Jérôme Leroy © Pascal Ito / La Manufacture des livres
Député socialiste du Nord, Patrick Bonneval s’apprête à repartir en campagne lors des nouvelles législatives. Son nom circule dans des sphères influentes et officieuses comme celui d’un possible recours à Matignon. Mais à soixante ans, Bonneval sent « la proximité de la vieillesse et de la mort, du temps qui reste ». Surtout, une improbable rencontre avec Francesca Crommelynck, militante identitaire de vingt ans et fille d’un responsable local du Bloc Patriotique, le parti d’extrême droite aux portes du pouvoir, va changer sa vie…
Coup de foudre et coups de feu
Les lecteurs de Jérôme Leroy retrouveront dans La Petite fasciste (un titre qui aurait pu être celui d’un roman d’ADG) des personnages croisés dans Le Bloc et L’Ange Gardien, deux polars de belle ampleur parus à la Série Noire. Pour autant, l’intrigue déployée ici n’exige pas d’avoir lu les ouvrages précités. Un narrateur omniscient, manière de démiurge malicieux, nous entraîne au cœur d’un récit – et de ses ramifications – parfaitement composé. A son habitude, Jérôme Leroy mêle les tons, varie les registres, pratique le pas de côté poétique et l’uppercut, force sur l’épouvante, fait entendre une petite musique mélancolique.
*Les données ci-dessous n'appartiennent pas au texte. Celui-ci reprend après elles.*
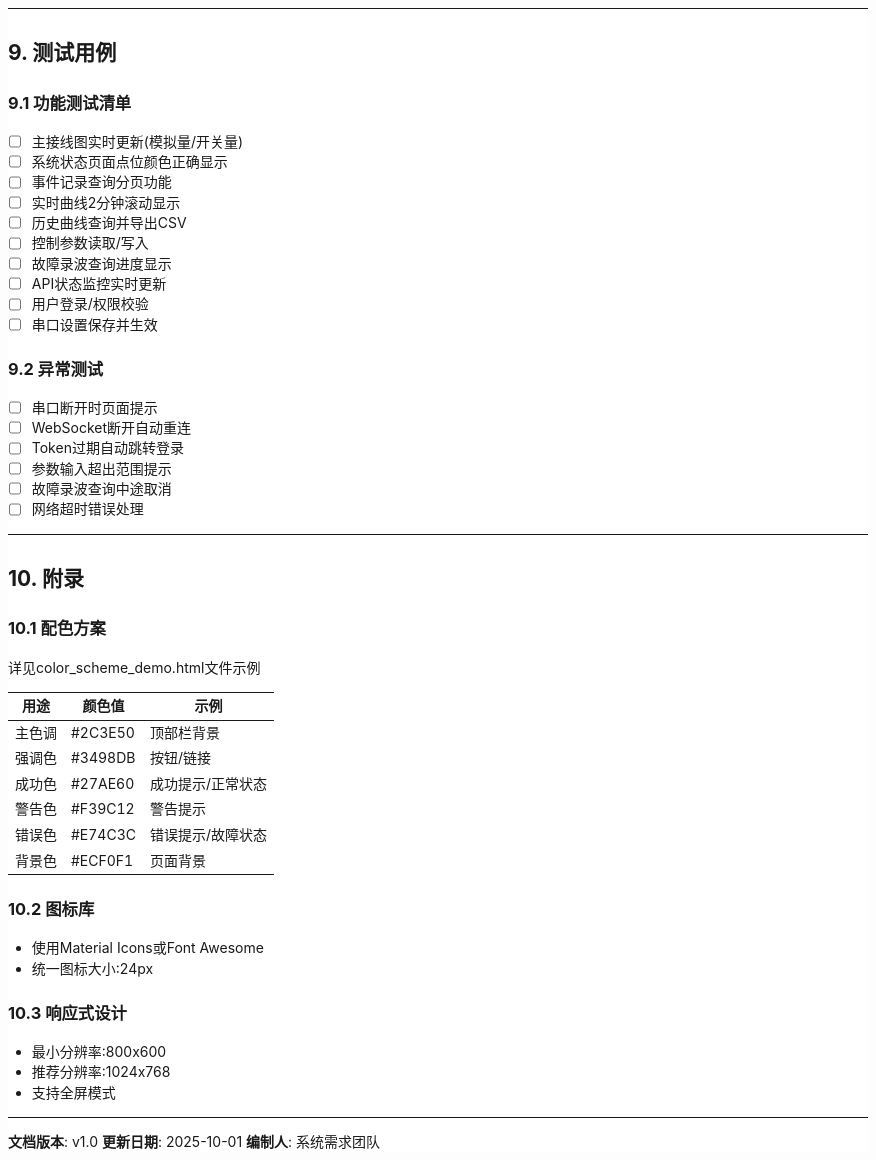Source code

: ------

## 9. 测试用例

### 9.1 功能测试清单

- [ ] 主接线图实时更新(模拟量/开关量)
- [ ] 系统状态页面点位颜色正确显示
- [ ] 事件记录查询分页功能
- [ ] 实时曲线2分钟滚动显示
- [ ] 历史曲线查询并导出CSV
- [ ] 控制参数读取/写入
- [ ] 故障录波查询进度显示
- [ ] API状态监控实时更新
- [ ] 用户登录/权限校验
- [ ] 串口设置保存并生效

### 9.2 异常测试

- [ ] 串口断开时页面提示
- [ ] WebSocket断开自动重连
- [ ] Token过期自动跳转登录
- [ ] 参数输入超出范围提示
- [ ] 故障录波查询中途取消
- [ ] 网络超时错误处理

------

## 10. 附录

### 10.1 配色方案

详见color_scheme_demo.html文件示例

| 用途   | 颜色值  | 示例              |
| ------ | ------- | ----------------- |
| 主色调 | #2C3E50 | 顶部栏背景        |
| 强调色 | #3498DB | 按钮/链接         |
| 成功色 | #27AE60 | 成功提示/正常状态 |
| 警告色 | #F39C12 | 警告提示          |
| 错误色 | #E74C3C | 错误提示/故障状态 |
| 背景色 | #ECF0F1 | 页面背景          |

### 10.2 图标库

- 使用Material Icons或Font Awesome
- 统一图标大小:24px

### 10.3 响应式设计

- 最小分辨率:800x600
- 推荐分辨率:1024x768
- 支持全屏模式

------

**文档版本**: v1.0
 **更新日期**: 2025-10-01
 **编制人**: 系统需求团队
Chez lui, coup de foudre et coups de feu vont de pair. Un tueur à gages s’invite dans la partie. L’Etat profond tisse sa toile. Et si l’amour était la dernière forme de sédition absolue ? « Un des plaisirs les plus subtils des amants est de comploter contre le reste du monde, de franchir des lignes, d’inventer des camouflages pour devenir introuvables et injoignables », écrit Leroy. Son éloge de la fuite est une affaire de style autant que de morale.